**WHAT YOU WILL DO:** Line by line, print the records exactly, and keep images out of the copy.

**TASK INPUTS:**
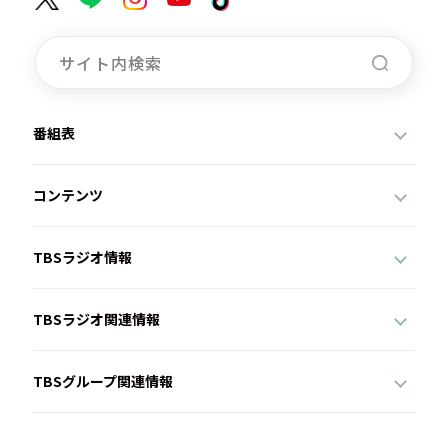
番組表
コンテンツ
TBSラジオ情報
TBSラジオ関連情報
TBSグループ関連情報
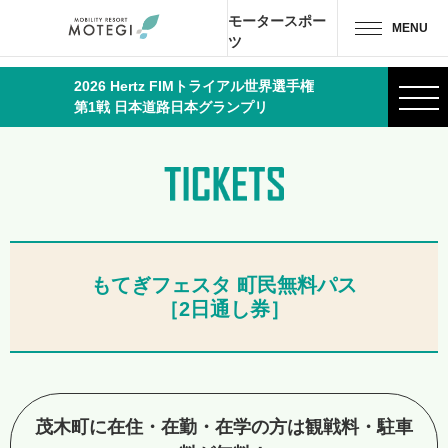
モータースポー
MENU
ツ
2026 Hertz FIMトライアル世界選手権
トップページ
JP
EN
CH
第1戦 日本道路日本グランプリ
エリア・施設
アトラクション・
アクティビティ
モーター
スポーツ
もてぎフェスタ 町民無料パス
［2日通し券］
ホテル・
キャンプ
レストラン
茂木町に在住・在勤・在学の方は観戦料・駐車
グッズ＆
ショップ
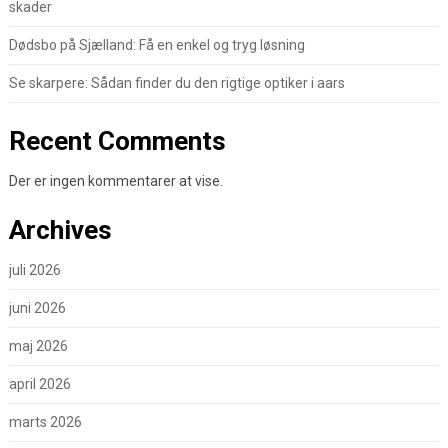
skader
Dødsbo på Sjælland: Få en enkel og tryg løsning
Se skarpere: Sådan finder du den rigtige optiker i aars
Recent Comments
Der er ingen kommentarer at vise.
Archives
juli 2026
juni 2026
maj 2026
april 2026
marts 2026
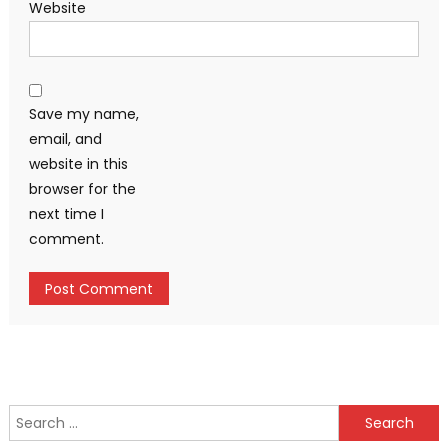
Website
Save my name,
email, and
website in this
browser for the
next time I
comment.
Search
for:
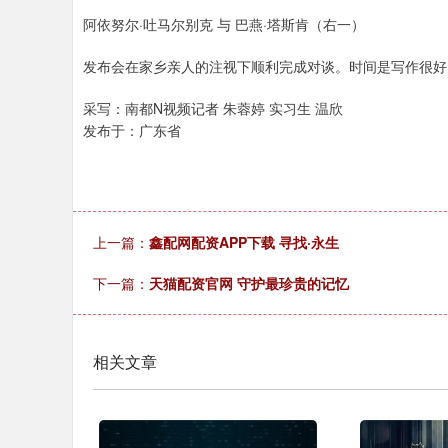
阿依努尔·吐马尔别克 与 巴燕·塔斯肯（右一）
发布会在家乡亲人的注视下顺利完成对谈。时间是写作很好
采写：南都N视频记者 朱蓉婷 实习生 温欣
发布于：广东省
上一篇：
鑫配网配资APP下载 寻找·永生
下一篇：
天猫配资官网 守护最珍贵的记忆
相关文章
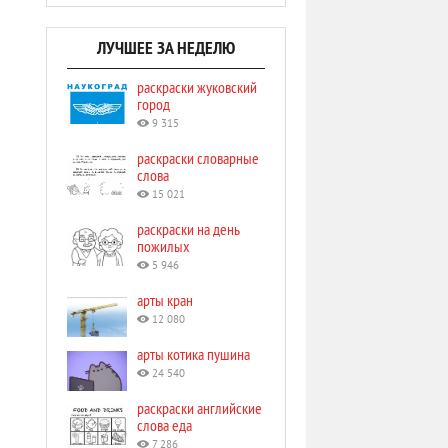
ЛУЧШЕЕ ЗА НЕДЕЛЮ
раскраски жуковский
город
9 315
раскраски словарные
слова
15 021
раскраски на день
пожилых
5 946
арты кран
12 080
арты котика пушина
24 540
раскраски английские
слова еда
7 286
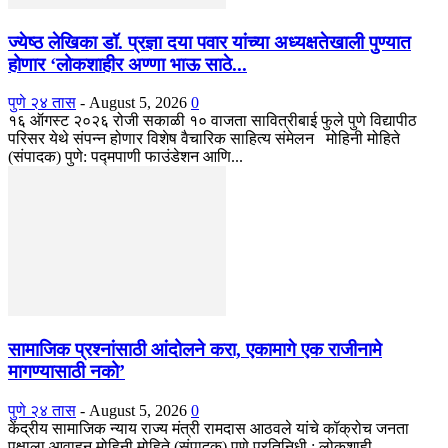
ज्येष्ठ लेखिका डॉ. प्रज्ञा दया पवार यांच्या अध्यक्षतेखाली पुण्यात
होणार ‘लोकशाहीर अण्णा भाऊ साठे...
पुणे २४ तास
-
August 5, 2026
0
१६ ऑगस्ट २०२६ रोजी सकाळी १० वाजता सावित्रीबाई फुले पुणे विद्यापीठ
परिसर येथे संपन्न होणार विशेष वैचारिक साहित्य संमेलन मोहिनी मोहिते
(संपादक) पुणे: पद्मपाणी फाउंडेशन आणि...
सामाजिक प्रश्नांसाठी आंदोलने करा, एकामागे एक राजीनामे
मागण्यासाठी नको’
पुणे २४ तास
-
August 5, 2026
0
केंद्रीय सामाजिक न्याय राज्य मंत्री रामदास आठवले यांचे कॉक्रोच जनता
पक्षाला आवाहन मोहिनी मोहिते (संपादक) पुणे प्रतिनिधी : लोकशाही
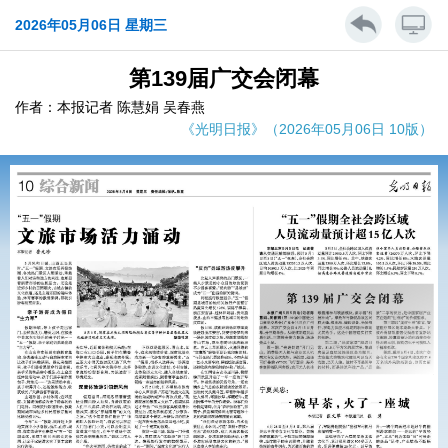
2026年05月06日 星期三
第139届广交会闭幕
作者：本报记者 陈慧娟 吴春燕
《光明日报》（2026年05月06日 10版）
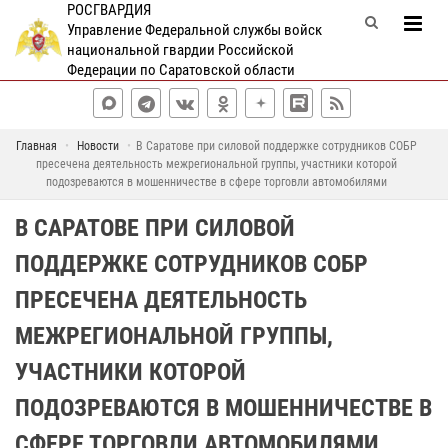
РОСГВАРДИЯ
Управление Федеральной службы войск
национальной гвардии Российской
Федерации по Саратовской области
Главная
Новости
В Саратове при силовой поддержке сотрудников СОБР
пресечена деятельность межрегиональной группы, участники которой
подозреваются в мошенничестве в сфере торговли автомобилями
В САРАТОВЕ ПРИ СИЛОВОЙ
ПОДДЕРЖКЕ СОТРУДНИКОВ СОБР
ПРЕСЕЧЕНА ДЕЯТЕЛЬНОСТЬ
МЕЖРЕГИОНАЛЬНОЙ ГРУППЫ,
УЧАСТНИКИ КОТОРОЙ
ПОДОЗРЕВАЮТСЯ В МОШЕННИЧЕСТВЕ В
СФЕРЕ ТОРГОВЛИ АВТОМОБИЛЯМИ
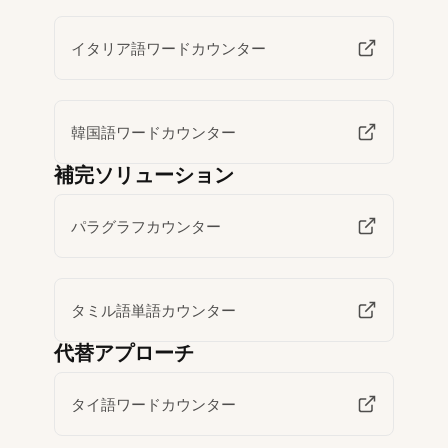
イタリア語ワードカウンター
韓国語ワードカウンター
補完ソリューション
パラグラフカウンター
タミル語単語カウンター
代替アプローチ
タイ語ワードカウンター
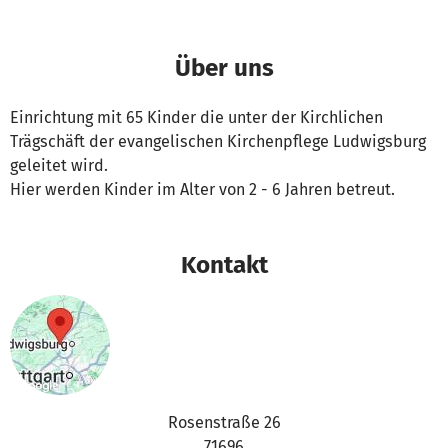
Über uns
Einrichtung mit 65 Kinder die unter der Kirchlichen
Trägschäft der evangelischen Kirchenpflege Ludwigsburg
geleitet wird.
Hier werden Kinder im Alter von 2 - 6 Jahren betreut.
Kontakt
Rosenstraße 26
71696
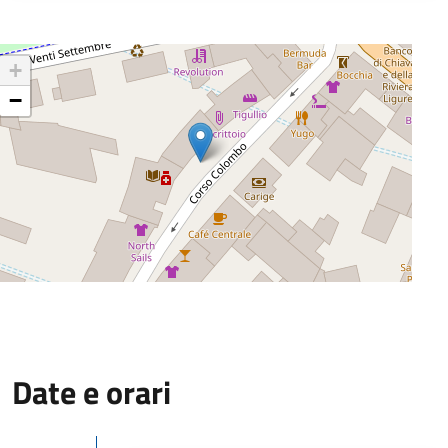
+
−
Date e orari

**EXPECTED ANSWER:**
番組表
コンテンツ
TBSラジオ情報
TBSラジオ関連情報
TBSグループ関連情報
モータースポー
MENU
ツ
2026 Hertz FIMトライアル世界選手権
トップページ
JP
EN
CH
第1戦 日本道路日本グランプリ
エリア・施設
アトラクション・
アクティビティ
モーター
スポーツ
もてぎフェスタ 町民無料パス
［2日通し券］
ホテル・
キャンプ
レストラン
茂木町に在住・在勤・在学の方は観戦料・駐車
グッズ＆
ショップ
skader
Dødsbo på Sjælland: Få en enkel og tryg løsning
Se skarpere: Sådan finder du den rigtige optiker i aars
Recent Comments
Der er ingen kommentarer at vise.
Archives
juli 2026
juni 2026
maj 2026
april 2026
marts 2026
Website
Save my name,
email, and
website in this
browser for the
next time I
comment.
Search
for:
阿依努尔·吐马尔别克 与 巴燕·塔斯肯（右一）
发布会在家乡亲人的注视下顺利完成对谈。时间是写作很好
采写：南都N视频记者 朱蓉婷 实习生 温欣
发布于：广东省
上一篇：
鑫配网配资APP下载 寻找·永生
下一篇：
天猫配资官网 守护最珍贵的记忆
相关文章
ЛУЧШЕЕ ЗА НЕДЕЛЮ
раскраски жуковский
город
9 315
раскраски словарные
слова
15 021
раскраски на день
пожилых
5 946
арты кран
12 080
арты котика пушина
24 540
раскраски английские
слова еда
7 286
ज्येष्ठ लेखिका डॉ. प्रज्ञा दया पवार यांच्या अध्यक्षतेखाली पुण्यात
होणार ‘लोकशाहीर अण्णा भाऊ साठे...
पुणे २४ तास
-
August 5, 2026
0
१६ ऑगस्ट २०२६ रोजी सकाळी १० वाजता सावित्रीबाई फुले पुणे विद्यापीठ
परिसर येथे संपन्न होणार विशेष वैचारिक साहित्य संमेलन मोहिनी मोहिते
(संपादक) पुणे: पद्मपाणी फाउंडेशन आणि...
सामाजिक प्रश्नांसाठी आंदोलने करा, एकामागे एक राजीनामे
मागण्यासाठी नको’
पुणे २४ तास
-
August 5, 2026
0
केंद्रीय सामाजिक न्याय राज्य मंत्री रामदास आठवले यांचे कॉक्रोच जनता
पक्षाला आवाहन मोहिनी मोहिते (संपादक) पुणे प्रतिनिधी : लोकशाही
2026年05月06日 星期三
第139届广交会闭幕
作者：本报记者 陈慧娟 吴春燕
《光明日报》（2026年05月06日 10版）
РОСГВАРДИЯ
Управление Федеральной службы войск
национальной гвардии Российской
Федерации по Саратовской области
Главная
Новости
В Саратове при силовой поддержке сотрудников СОБР
пресечена деятельность межрегиональной группы, участники которой
подозреваются в мошенничестве в сфере торговли автомобилями
В САРАТОВЕ ПРИ СИЛОВОЙ
ПОДДЕРЖКЕ СОТРУДНИКОВ СОБР
ПРЕСЕЧЕНА ДЕЯТЕЛЬНОСТЬ
МЕЖРЕГИОНАЛЬНОЙ ГРУППЫ,
УЧАСТНИКИ КОТОРОЙ
ПОДОЗРЕВАЮТСЯ В МОШЕННИЧЕСТВЕ В
СФЕРЕ ТОРГОВЛИ АВТОМОБИЛЯМИ
イタリア語ワードカウンター
韓国語ワードカウンター
補完ソリューション
パラグラフカウンター
タミル語単語カウンター
代替アプローチ
タイ語ワードカウンター
Über uns
Einrichtung mit 65 Kinder die unter der Kirchlichen
Trägschäft der evangelischen Kirchenpflege Ludwigsburg
geleitet wird.
Hier werden Kinder im Alter von 2 - 6 Jahren betreut.
Kontakt
Rosenstraße 26
71696
+
−
Date e orari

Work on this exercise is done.